I personally think that it is important to be able to use both systems that when you start dating. That you go out with different people to help widen your perspective of people and their different personalities. The reason I think this is a good way to start is to help us remember that just because they paid attention to us does not mean that they are the only person who will. It gives us the opportunity to learn about those we meet and show an interest in what they like and after doing that then start looking for a serious relationship. Just waiting until one has a grasp of how dating works before looking for something permanent.

I think that it is crazy that we have the ability to casually date people, but because dating is often seen as people wanting to start a relationship it makes people think that they are committing to be with whoever they ask out. I think this is so sad because that means that dating is not seen as a fun activity that you won’t get to do another time in our lives, but it also means that the opportunity was missed to get to know people in a non-committal environment.

This idea when someone wants to go on a date means that they want a relationship can make it really hard to ask people out because to do so means that you have to define what you want before that first date. That can be an awkward conversation to have with someone who you do not know well.

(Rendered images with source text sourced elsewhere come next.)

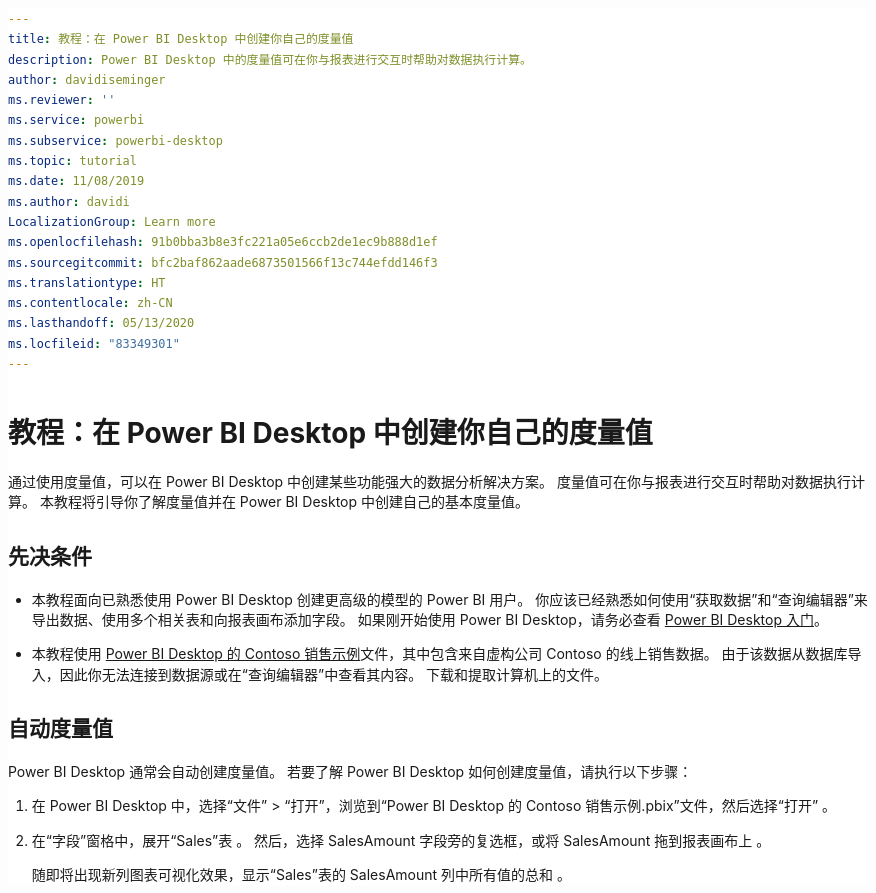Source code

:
 ```yaml
---
title: 教程：在 Power BI Desktop 中创建你自己的度量值
description: Power BI Desktop 中的度量值可在你与报表进行交互时帮助对数据执行计算。
author: davidiseminger
ms.reviewer: ''
ms.service: powerbi
ms.subservice: powerbi-desktop
ms.topic: tutorial
ms.date: 11/08/2019
ms.author: davidi
LocalizationGroup: Learn more
ms.openlocfilehash: 91b0bba3b8e3fc221a05e6ccb2de1ec9b888d1ef
ms.sourcegitcommit: bfc2baf862aade6873501566f13c744efdd146f3
ms.translationtype: HT
ms.contentlocale: zh-CN
ms.lasthandoff: 05/13/2020
ms.locfileid: "83349301"
---
```

# <a name="tutorial-create-your-own-measures-in-power-bi-desktop"></a>教程：在 Power BI Desktop 中创建你自己的度量值
通过使用度量值，可以在 Power BI Desktop 中创建某些功能强大的数据分析解决方案。 度量值可在你与报表进行交互时帮助对数据执行计算。 本教程将引导你了解度量值并在 Power BI Desktop 中创建自己的基本度量值。

## <a name="prerequisites"></a>先决条件

- 本教程面向已熟悉使用 Power BI Desktop 创建更高级的模型的 Power BI 用户。 你应该已经熟悉如何使用“获取数据”和“查询编辑器”来导出数据、使用多个相关表和向报表画布添加字段。 如果刚开始使用 Power BI Desktop，请务必查看 [Power BI Desktop 入门](../fundamentals/desktop-getting-started.md)。
  
- 本教程使用 [Power BI Desktop 的 Contoso 销售示例](https://download.microsoft.com/download/4/6/A/46AB5E74-50F6-4761-8EDB-5AE077FD603C/Contoso%20Sales%20Sample%20for%20Power%20BI%20Desktop.zip)文件，其中包含来自虚构公司 Contoso 的线上销售数据。 由于该数据从数据库导入，因此你无法连接到数据源或在“查询编辑器”中查看其内容。 下载和提取计算机上的文件。

## <a name="automatic-measures"></a>自动度量值

Power BI Desktop 通常会自动创建度量值。 若要了解 Power BI Desktop 如何创建度量值，请执行以下步骤：

1. 在 Power BI Desktop 中，选择“文件” > “打开”，浏览到“Power BI Desktop 的 Contoso 销售示例.pbix”文件，然后选择“打开”     。

2. 在“字段”窗格中，展开“Sales”表   。 然后，选择 SalesAmount 字段旁的复选框，或将 SalesAmount 拖到报表画布上   。

    随即将出现新列图表可视化效果，显示“Sales”表的 SalesAmount 列中所有值的总和   。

I would love to be taken out on casual dates, but during my first semester of college before COVID-19 prevented all students from meeting on campus I would look around at everyone there and know that some were in relationships, but I can’t always tell which ones are and which ones are not. It would be helpful if we had a visible object or verbal cue that automatically tells us whether or not the people we are meeting with are in a serious relationship or not instead of not going out because we don’t want to embarrass ourselves.

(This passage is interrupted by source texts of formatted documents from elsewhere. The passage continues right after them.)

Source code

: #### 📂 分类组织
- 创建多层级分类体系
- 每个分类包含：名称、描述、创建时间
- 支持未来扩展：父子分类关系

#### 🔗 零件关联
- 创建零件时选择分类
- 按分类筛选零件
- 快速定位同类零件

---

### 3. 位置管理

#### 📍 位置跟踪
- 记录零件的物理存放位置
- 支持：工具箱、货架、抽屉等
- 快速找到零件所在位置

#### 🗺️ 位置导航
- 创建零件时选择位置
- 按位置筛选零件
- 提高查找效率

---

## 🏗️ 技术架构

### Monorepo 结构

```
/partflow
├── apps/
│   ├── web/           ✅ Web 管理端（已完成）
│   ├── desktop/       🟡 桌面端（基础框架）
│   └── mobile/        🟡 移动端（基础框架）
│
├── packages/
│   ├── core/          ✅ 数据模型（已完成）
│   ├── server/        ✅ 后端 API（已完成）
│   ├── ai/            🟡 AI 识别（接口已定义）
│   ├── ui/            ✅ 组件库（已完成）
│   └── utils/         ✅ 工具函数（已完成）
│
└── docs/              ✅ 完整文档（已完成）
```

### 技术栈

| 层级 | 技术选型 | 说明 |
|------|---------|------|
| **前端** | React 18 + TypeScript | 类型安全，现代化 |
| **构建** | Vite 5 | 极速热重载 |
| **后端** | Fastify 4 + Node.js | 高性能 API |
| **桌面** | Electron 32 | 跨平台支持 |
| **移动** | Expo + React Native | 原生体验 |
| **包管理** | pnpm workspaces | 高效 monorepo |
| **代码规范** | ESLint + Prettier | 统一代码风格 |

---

Dating always sounded really cool and kind of nerve-racking, but I have never had anything against it. I always thought it would be fun to get to know young men better, however, there was one problem. They did not ask me out and I did not feel comfortable asking them out, so in my near two decades of life I have only been on three dates and they were all with the same guy. He first asked me out to spring formal. The dance was interesting because both of us were reserved and quiet making the conversations slightly stilted. He then asked me out twice more that year and I went to a play and another dance. It was his fourth invitation the next year for my church's spring formal that I said no to because at that point I just felt like a date the guy could conveniently ask out and so I said no.

At the end of the day, we have to be the ones to act if we want to go out on dates and I think that it is important that we realize that there are different ways we can go about dating in a fun and safe ways that can help us be able to, when we are ready, to find someone that will make our lives more full.